PROBLEM DESCRIPTION -
Print the lines below word for word, keeping each line break where it falls.

STORED DATA -
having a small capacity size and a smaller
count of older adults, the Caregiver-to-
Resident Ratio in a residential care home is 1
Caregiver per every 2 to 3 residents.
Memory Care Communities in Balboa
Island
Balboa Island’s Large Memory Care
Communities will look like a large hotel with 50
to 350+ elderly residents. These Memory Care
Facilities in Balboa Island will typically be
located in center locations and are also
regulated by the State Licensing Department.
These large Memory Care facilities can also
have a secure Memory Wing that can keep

OUTPUT BELOW -
having a small capacity size and a smaller
count of older adults, the Caregiver-to-
Resident Ratio in a residential care home is 1
Caregiver per every 2 to 3 residents.
Memory Care Communities in Balboa
Island
Balboa Island’s Large Memory Care
Communities will look like a large hotel with 50
to 350+ elderly residents. These Memory Care
Facilities in Balboa Island will typically be
located in center locations and are also
regulated by the State Licensing Department.
These large Memory Care facilities can also
have a secure Memory Wing that can keep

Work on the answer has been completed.